• _What the exercise asks_
Copy the records below exactly, but leave out any picture they contain.

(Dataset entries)
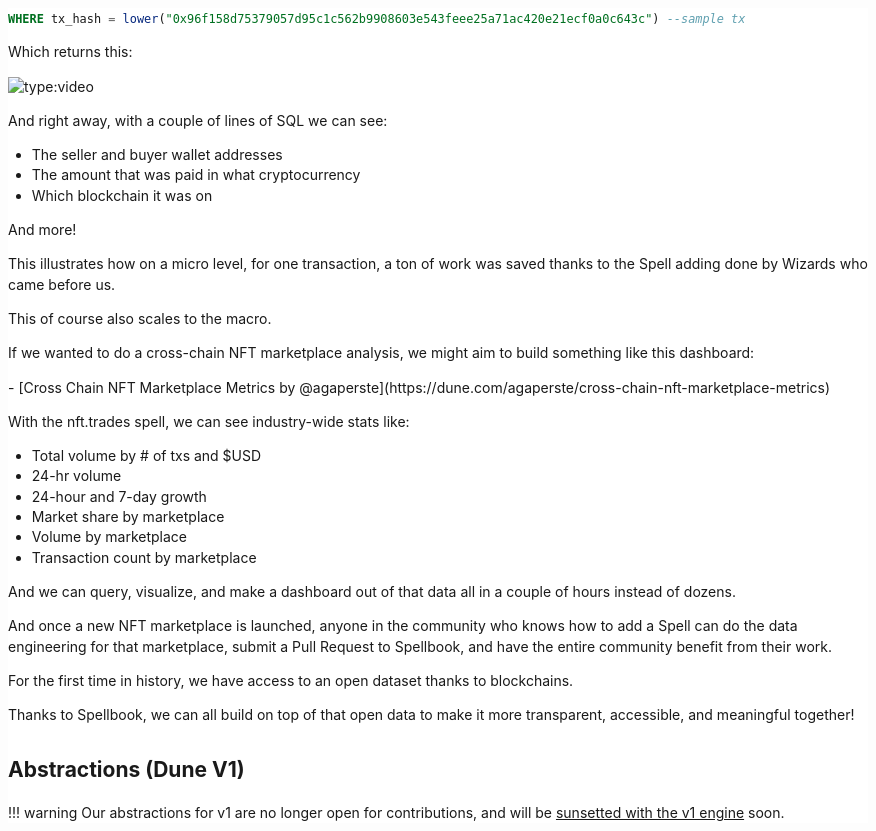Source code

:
 ```sql
WHERE tx_hash = lower("0x96f158d75379057d95c1c562b9908603e543feee25a71ac420e21ecf0a0c643c") --sample tx

```

Which returns this:

![type:video](https://dune.com/embeds/1345985/2296638/51cc251d-c1ec-4f71-a269-2b194b25bdac)

And right away, with a couple of lines of SQL we can see:

* The seller and buyer wallet addresses
* The amount that was paid in what cryptocurrency
* Which blockchain it was on

And more!

This illustrates how on a micro level, for one transaction, a ton of work was saved thanks to the Spell adding done by Wizards who came before us.

This of course also scales to the macro.

If we wanted to do a cross-chain NFT marketplace analysis, we might aim to build something like this dashboard:

<div class="cards grid" markdown>
- [Cross Chain NFT Marketplace Metrics by @agaperste](https://dune.com/agaperste/cross-chain-nft-marketplace-metrics)
</div>

With the nft.trades spell, we can see industry-wide stats like:

* Total volume by # of txs and $USD
* 24-hr volume
* 24-hour and 7-day growth
* Market share by marketplace
* Volume by marketplace
* Transaction count by marketplace

And we can query, visualize, and make a dashboard out of that data all in a couple of hours instead of dozens.

And once a new NFT marketplace is launched, anyone in the community who knows how to add a Spell can do the data engineering for that marketplace, submit a Pull Request to Spellbook, and have the entire community benefit from their work.

For the first time in history, we have access to an open dataset thanks to blockchains.

Thanks to Spellbook, we can all build on top of that open data to make it more transparent, accessible, and meaningful together!


## Abstractions (Dune V1)

!!! warning
       Our abstractions for v1 are no longer open for contributions, and will be [sunsetted with the v1 engine](../../reference/v1-sunsetting.md) soon.

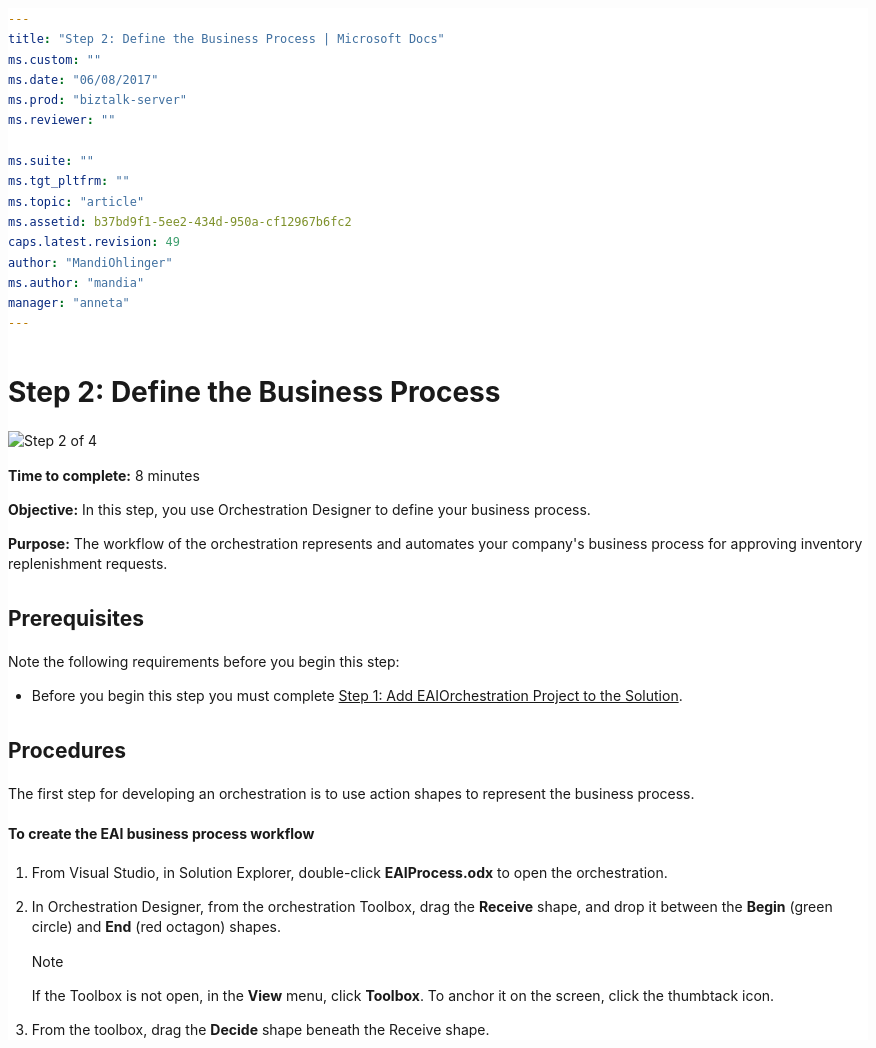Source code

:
 ```yaml
---
title: "Step 2: Define the Business Process | Microsoft Docs"
ms.custom: ""
ms.date: "06/08/2017"
ms.prod: "biztalk-server"
ms.reviewer: ""

ms.suite: ""
ms.tgt_pltfrm: ""
ms.topic: "article"
ms.assetid: b37bd9f1-5ee2-434d-950a-cf12967b6fc2
caps.latest.revision: 49
author: "MandiOhlinger"
ms.author: "mandia"
manager: "anneta"
---
```

# Step 2: Define the Business Process
![Step 2 of 4](../adapters-and-accelerators/adapter-oracle-ebs/media/step-2of4.gif "Step_2of4")  
  
 **Time to complete:** 8 minutes  
  
 **Objective:** In this step, you use Orchestration Designer to define your business process.  
  
 **Purpose:** The workflow of the orchestration represents and automates your company's business process for approving inventory replenishment requests.  
  
## Prerequisites  
 Note the following requirements before you begin this step:  
  
-   Before you begin this step you must complete [Step 1: Add EAIOrchestration Project to the Solution](../core/step-1-add-eaiorchestration-project-to-the-solution.md).  
  
## Procedures  
 The first step for developing an orchestration is to use action shapes to represent the business process.  
  
#### To create the EAI business process workflow  
  
1.  From Visual Studio, in Solution Explorer, double-click **EAIProcess.odx** to open the orchestration.  
  
2.  In Orchestration Designer, from the orchestration Toolbox, drag the **Receive** shape, and drop it between the **Begin** (green circle) and **End** (red octagon) shapes.  
  
    > [!NOTE]
    >  If the Toolbox is not open, in the **View** menu, click **Toolbox**. To anchor it on the screen, click the thumbtack icon.  
  
3.  From the toolbox, drag the **Decide** shape beneath the Receive shape.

• _Your solution_
Source code

:
 ```sql
WHERE tx_hash = lower("0x96f158d75379057d95c1c562b9908603e543feee25a71ac420e21ecf0a0c643c") --sample tx

```

Which returns this:

![type:video](https://dune.com/embeds/1345985/2296638/51cc251d-c1ec-4f71-a269-2b194b25bdac)

And right away, with a couple of lines of SQL we can see:

* The seller and buyer wallet addresses
* The amount that was paid in what cryptocurrency
* Which blockchain it was on

And more!

This illustrates how on a micro level, for one transaction, a ton of work was saved thanks to the Spell adding done by Wizards who came before us.

This of course also scales to the macro.

If we wanted to do a cross-chain NFT marketplace analysis, we might aim to build something like this dashboard:

<div class="cards grid" markdown>
- [Cross Chain NFT Marketplace Metrics by @agaperste](https://dune.com/agaperste/cross-chain-nft-marketplace-metrics)
</div>

With the nft.trades spell, we can see industry-wide stats like:

* Total volume by # of txs and $USD
* 24-hr volume
* 24-hour and 7-day growth
* Market share by marketplace
* Volume by marketplace
* Transaction count by marketplace

And we can query, visualize, and make a dashboard out of that data all in a couple of hours instead of dozens.

And once a new NFT marketplace is launched, anyone in the community who knows how to add a Spell can do the data engineering for that marketplace, submit a Pull Request to Spellbook, and have the entire community benefit from their work.

For the first time in history, we have access to an open dataset thanks to blockchains.

Thanks to Spellbook, we can all build on top of that open data to make it more transparent, accessible, and meaningful together!


## Abstractions (Dune V1)

!!! warning
       Our abstractions for v1 are no longer open for contributions, and will be [sunsetted with the v1 engine](../../reference/v1-sunsetting.md) soon.

Source code

:
 ```yaml
---
title: "Step 2: Define the Business Process | Microsoft Docs"
ms.custom: ""
ms.date: "06/08/2017"
ms.prod: "biztalk-server"
ms.reviewer: ""

ms.suite: ""
ms.tgt_pltfrm: ""
ms.topic: "article"
ms.assetid: b37bd9f1-5ee2-434d-950a-cf12967b6fc2
caps.latest.revision: 49
author: "MandiOhlinger"
ms.author: "mandia"
manager: "anneta"
---
```

# Step 2: Define the Business Process
![Step 2 of 4](../adapters-and-accelerators/adapter-oracle-ebs/media/step-2of4.gif "Step_2of4")  
  
 **Time to complete:** 8 minutes  
  
 **Objective:** In this step, you use Orchestration Designer to define your business process.  
  
 **Purpose:** The workflow of the orchestration represents and automates your company's business process for approving inventory replenishment requests.  
  
## Prerequisites  
 Note the following requirements before you begin this step:  
  
-   Before you begin this step you must complete [Step 1: Add EAIOrchestration Project to the Solution](../core/step-1-add-eaiorchestration-project-to-the-solution.md).  
  
## Procedures  
 The first step for developing an orchestration is to use action shapes to represent the business process.  
  
#### To create the EAI business process workflow  
  
1.  From Visual Studio, in Solution Explorer, double-click **EAIProcess.odx** to open the orchestration.  
  
2.  In Orchestration Designer, from the orchestration Toolbox, drag the **Receive** shape, and drop it between the **Begin** (green circle) and **End** (red octagon) shapes.  
  
    > [!NOTE]
    >  If the Toolbox is not open, in the **View** menu, click **Toolbox**. To anchor it on the screen, click the thumbtack icon.  
  
3.  From the toolbox, drag the **Decide** shape beneath the Receive shape.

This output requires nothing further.